WRITTEN REQUEST: In the listing below, rewrite the part that opens with the line containing "family: Asteraceae" and closes with the final line of the listing, replacing "locality" with "site" and leaving everything else unchanged. Give only those lines.

****************************************

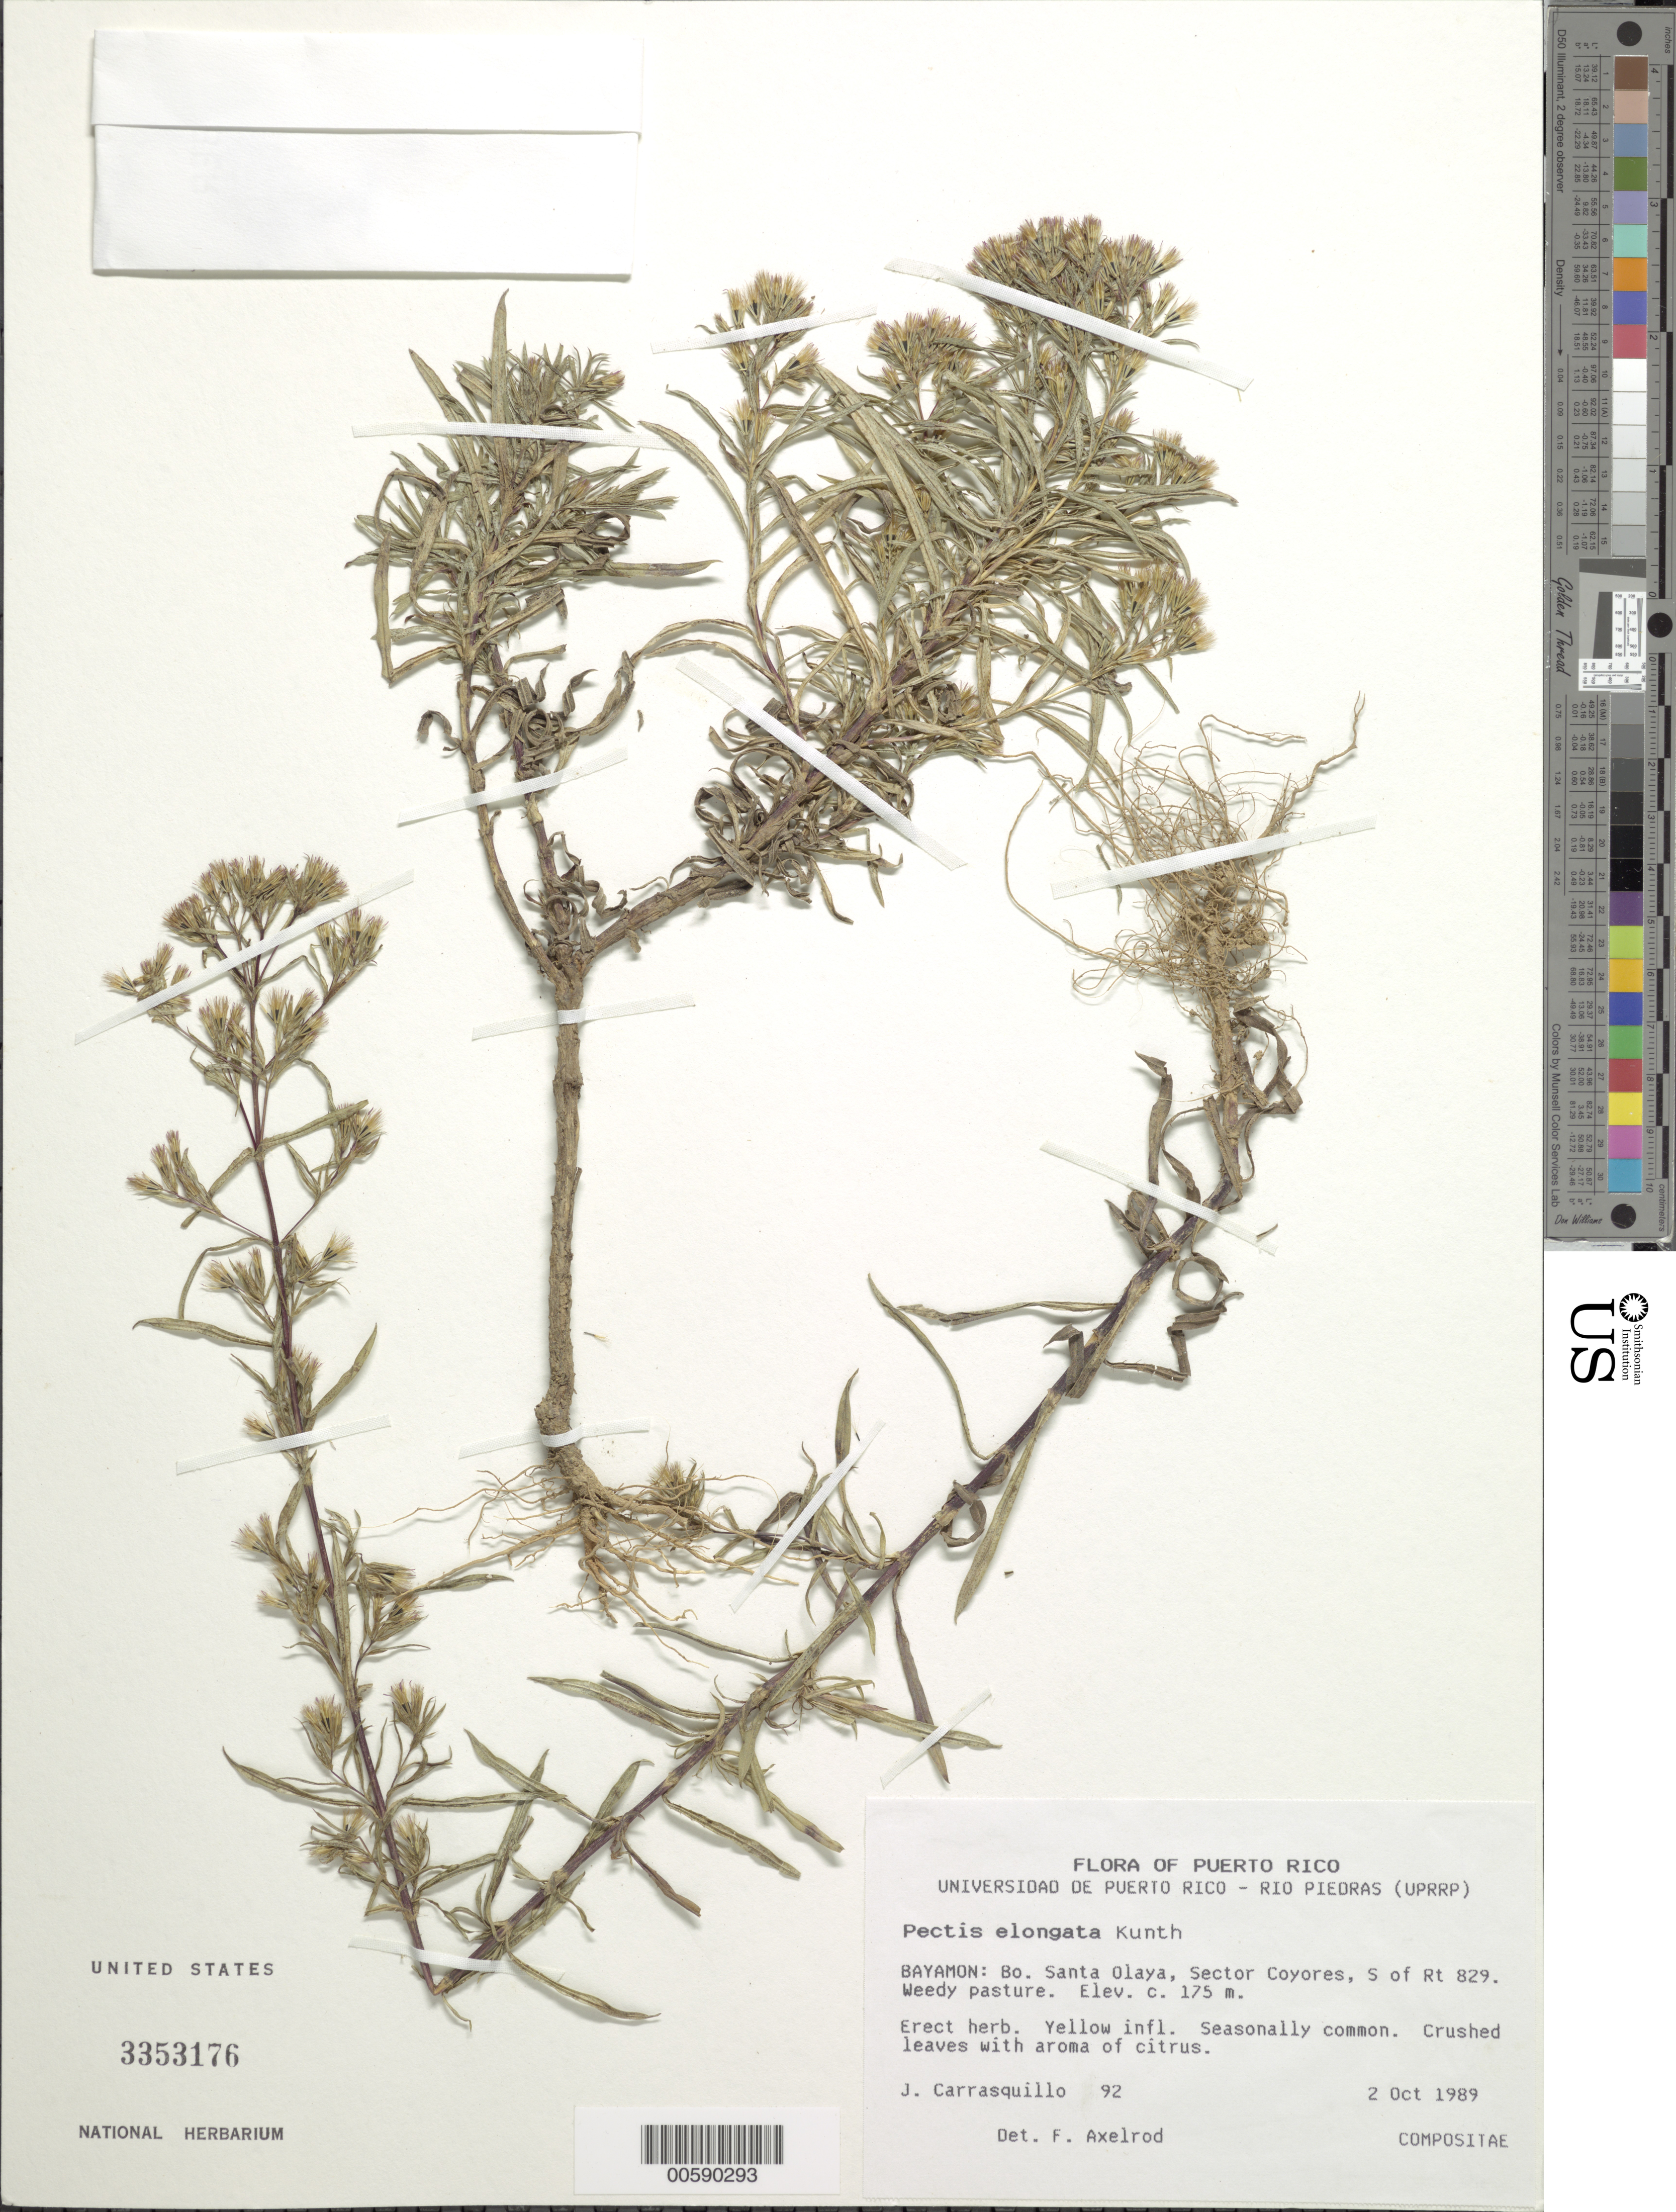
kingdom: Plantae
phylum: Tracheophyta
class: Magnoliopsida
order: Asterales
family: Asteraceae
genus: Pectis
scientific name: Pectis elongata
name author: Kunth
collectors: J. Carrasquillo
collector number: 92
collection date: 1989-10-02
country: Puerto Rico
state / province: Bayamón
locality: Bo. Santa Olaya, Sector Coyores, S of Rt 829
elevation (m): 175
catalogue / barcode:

****************************************

WORKED SOLUTION:
family: Asteraceae
genus: Pectis
scientific name: Pectis elongata
name author: Kunth
collectors: J. Carrasquillo
collector number: 92
collection date: 1989-10-02
country: Puerto Rico
state / province: Bayamón
site: Bo. Santa Olaya, Sector Coyores, S of Rt 829
elevation (m): 175
catalogue / barcode:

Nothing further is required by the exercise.